(Work instruction) Check the listing below for lines that hold "lost". How many are there? Please give only the number.

╔══

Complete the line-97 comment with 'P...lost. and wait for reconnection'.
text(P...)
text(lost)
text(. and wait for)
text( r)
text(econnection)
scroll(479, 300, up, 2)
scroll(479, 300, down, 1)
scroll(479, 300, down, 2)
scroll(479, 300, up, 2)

╚══

(Solution for this exercise) 2